Requirement: All of the entries below are to be copied without any alteration.
═══ Task data ═══
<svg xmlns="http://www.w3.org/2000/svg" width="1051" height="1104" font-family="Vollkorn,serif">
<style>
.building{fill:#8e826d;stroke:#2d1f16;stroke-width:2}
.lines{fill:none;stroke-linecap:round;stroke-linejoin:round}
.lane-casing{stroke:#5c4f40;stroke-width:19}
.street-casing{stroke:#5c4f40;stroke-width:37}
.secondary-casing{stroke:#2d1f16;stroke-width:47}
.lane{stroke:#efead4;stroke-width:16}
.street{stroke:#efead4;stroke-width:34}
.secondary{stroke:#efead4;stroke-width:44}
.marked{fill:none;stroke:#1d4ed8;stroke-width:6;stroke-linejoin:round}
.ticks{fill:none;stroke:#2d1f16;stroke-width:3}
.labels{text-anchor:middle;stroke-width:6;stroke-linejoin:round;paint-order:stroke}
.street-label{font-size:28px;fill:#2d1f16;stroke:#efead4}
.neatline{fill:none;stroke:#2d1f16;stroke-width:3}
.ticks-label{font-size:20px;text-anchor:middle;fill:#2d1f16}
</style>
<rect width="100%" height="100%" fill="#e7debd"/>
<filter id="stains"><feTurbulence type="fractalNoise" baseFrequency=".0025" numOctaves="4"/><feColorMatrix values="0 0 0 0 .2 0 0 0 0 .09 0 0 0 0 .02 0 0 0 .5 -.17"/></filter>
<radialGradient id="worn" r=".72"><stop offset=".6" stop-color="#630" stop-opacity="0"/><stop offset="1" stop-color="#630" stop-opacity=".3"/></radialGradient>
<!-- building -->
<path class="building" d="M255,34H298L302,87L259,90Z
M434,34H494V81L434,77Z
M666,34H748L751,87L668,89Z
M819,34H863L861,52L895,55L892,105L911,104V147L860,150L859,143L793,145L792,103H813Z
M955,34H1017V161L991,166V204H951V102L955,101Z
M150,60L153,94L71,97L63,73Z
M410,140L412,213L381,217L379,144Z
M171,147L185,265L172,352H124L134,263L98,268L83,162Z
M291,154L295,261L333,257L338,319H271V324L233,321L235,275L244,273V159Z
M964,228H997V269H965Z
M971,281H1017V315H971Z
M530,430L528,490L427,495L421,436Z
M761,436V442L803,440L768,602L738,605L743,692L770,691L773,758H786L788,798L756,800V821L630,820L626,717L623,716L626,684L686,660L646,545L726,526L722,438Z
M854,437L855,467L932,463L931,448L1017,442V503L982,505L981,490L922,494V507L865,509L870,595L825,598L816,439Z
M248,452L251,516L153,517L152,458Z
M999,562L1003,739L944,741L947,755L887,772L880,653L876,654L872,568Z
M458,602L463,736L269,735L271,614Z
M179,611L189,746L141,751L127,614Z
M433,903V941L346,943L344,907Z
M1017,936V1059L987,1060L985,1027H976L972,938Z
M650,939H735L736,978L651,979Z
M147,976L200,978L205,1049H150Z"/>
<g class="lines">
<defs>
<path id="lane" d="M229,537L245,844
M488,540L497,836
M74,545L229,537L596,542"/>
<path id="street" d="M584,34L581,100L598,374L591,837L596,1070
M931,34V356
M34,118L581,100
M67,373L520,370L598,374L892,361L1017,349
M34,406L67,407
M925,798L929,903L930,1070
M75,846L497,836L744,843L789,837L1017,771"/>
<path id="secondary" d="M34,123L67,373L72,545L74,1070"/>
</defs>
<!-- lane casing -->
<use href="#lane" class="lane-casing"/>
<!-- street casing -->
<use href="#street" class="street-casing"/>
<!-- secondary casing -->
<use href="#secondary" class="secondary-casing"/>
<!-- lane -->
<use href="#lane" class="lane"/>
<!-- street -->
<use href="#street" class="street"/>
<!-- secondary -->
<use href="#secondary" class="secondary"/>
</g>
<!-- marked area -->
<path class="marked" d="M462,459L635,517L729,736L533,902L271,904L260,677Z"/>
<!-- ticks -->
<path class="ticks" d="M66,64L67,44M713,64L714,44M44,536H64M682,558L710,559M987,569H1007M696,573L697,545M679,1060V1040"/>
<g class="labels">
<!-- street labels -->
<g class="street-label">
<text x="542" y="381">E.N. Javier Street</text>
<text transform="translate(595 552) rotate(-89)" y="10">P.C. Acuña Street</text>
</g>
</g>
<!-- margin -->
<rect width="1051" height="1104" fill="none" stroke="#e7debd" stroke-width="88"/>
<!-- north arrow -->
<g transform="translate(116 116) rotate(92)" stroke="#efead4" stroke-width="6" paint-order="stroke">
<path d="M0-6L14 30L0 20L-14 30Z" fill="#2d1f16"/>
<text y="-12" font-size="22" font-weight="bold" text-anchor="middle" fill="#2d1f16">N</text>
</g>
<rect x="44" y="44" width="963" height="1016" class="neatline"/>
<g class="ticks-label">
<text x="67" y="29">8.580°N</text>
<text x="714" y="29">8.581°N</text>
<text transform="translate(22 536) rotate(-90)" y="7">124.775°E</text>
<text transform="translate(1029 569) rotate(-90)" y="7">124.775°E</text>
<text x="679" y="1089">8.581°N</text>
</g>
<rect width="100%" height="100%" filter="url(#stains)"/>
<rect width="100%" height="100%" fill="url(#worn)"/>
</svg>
═══
Result of this exercise:
<svg xmlns="http://www.w3.org/2000/svg" width="1051" height="1104" font-family="Vollkorn,serif">
<style>
.building{fill:#8e826d;stroke:#2d1f16;stroke-width:2}
.lines{fill:none;stroke-linecap:round;stroke-linejoin:round}
.lane-casing{stroke:#5c4f40;stroke-width:19}
.street-casing{stroke:#5c4f40;stroke-width:37}
.secondary-casing{stroke:#2d1f16;stroke-width:47}
.lane{stroke:#efead4;stroke-width:16}
.street{stroke:#efead4;stroke-width:34}
.secondary{stroke:#efead4;stroke-width:44}
.marked{fill:none;stroke:#1d4ed8;stroke-width:6;stroke-linejoin:round}
.ticks{fill:none;stroke:#2d1f16;stroke-width:3}
.labels{text-anchor:middle;stroke-width:6;stroke-linejoin:round;paint-order:stroke}
.street-label{font-size:28px;fill:#2d1f16;stroke:#efead4}
.neatline{fill:none;stroke:#2d1f16;stroke-width:3}
.ticks-label{font-size:20px;text-anchor:middle;fill:#2d1f16}
</style>
<rect width="100%" height="100%" fill="#e7debd"/>
<filter id="stains"><feTurbulence type="fractalNoise" baseFrequency=".0025" numOctaves="4"/><feColorMatrix values="0 0 0 0 .2 0 0 0 0 .09 0 0 0 0 .02 0 0 0 .5 -.17"/></filter>
<radialGradient id="worn" r=".72"><stop offset=".6" stop-color="#630" stop-opacity="0"/><stop offset="1" stop-color="#630" stop-opacity=".3"/></radialGradient>
<!-- building -->
<path class="building" d="M255,34H298L302,87L259,90Z
M434,34H494V81L434,77Z
M666,34H748L751,87L668,89Z
M819,34H863L861,52L895,55L892,105L911,104V147L860,150L859,143L793,145L792,103H813Z
M955,34H1017V161L991,166V204H951V102L955,101Z
M150,60L153,94L71,97L63,73Z
M410,140L412,213L381,217L379,144Z
M171,147L185,265L172,352H124L134,263L98,268L83,162Z
M291,154L295,261L333,257L338,319H271V324L233,321L235,275L244,273V159Z
M964,228H997V269H965Z
M971,281H1017V315H971Z
M530,430L528,490L427,495L421,436Z
M761,436V442L803,440L768,602L738,605L743,692L770,691L773,758H786L788,798L756,800V821L630,820L626,717L623,716L626,684L686,660L646,545L726,526L722,438Z
M854,437L855,467L932,463L931,448L1017,442V503L982,505L981,490L922,494V507L865,509L870,595L825,598L816,439Z
M248,452L251,516L153,517L152,458Z
M999,562L1003,739L944,741L947,755L887,772L880,653L876,654L872,568Z
M458,602L463,736L269,735L271,614Z
M179,611L189,746L141,751L127,614Z
M433,903V941L346,943L344,907Z
M1017,936V1059L987,1060L985,1027H976L972,938Z
M650,939H735L736,978L651,979Z
M147,976L200,978L205,1049H150Z"/>
<g class="lines">
<defs>
<path id="lane" d="M229,537L245,844
M488,540L497,836
M74,545L229,537L596,542"/>
<path id="street" d="M584,34L581,100L598,374L591,837L596,1070
M931,34V356
M34,118L581,100
M67,373L520,370L598,374L892,361L1017,349
M34,406L67,407
M925,798L929,903L930,1070
M75,846L497,836L744,843L789,837L1017,771"/>
<path id="secondary" d="M34,123L67,373L72,545L74,1070"/>
</defs>
<!-- lane casing -->
<use href="#lane" class="lane-casing"/>
<!-- street casing -->
<use href="#street" class="street-casing"/>
<!-- secondary casing -->
<use href="#secondary" class="secondary-casing"/>
<!-- lane -->
<use href="#lane" class="lane"/>
<!-- street -->
<use href="#street" class="street"/>
<!-- secondary -->
<use href="#secondary" class="secondary"/>
</g>
<!-- marked area -->
<path class="marked" d="M462,459L635,517L729,736L533,902L271,904L260,677Z"/>
<!-- ticks -->
<path class="ticks" d="M66,64L67,44M713,64L714,44M44,536H64M682,558L710,559M987,569H1007M696,573L697,545M679,1060V1040"/>
<g class="labels">
<!-- street labels -->
<g class="street-label">
<text x="542" y="381">E.N. Javier Street</text>
<text transform="translate(595 552) rotate(-89)" y="10">P.C. Acuña Street</text>
</g>
</g>
<!-- margin -->
<rect width="1051" height="1104" fill="none" stroke="#e7debd" stroke-width="88"/>
<!-- north arrow -->
<g transform="translate(116 116) rotate(92)" stroke="#efead4" stroke-width="6" paint-order="stroke">
<path d="M0-6L14 30L0 20L-14 30Z" fill="#2d1f16"/>
<text y="-12" font-size="22" font-weight="bold" text-anchor="middle" fill="#2d1f16">N</text>
</g>
<rect x="44" y="44" width="963" height="1016" class="neatline"/>
<g class="ticks-label">
<text x="67" y="29">8.580°N</text>
<text x="714" y="29">8.581°N</text>
<text transform="translate(22 536) rotate(-90)" y="7">124.775°E</text>
<text transform="translate(1029 569) rotate(-90)" y="7">124.775°E</text>
<text x="679" y="1089">8.581°N</text>
</g>
<rect width="100%" height="100%" filter="url(#stains)"/>
<rect width="100%" height="100%" fill="url(#worn)"/>
</svg>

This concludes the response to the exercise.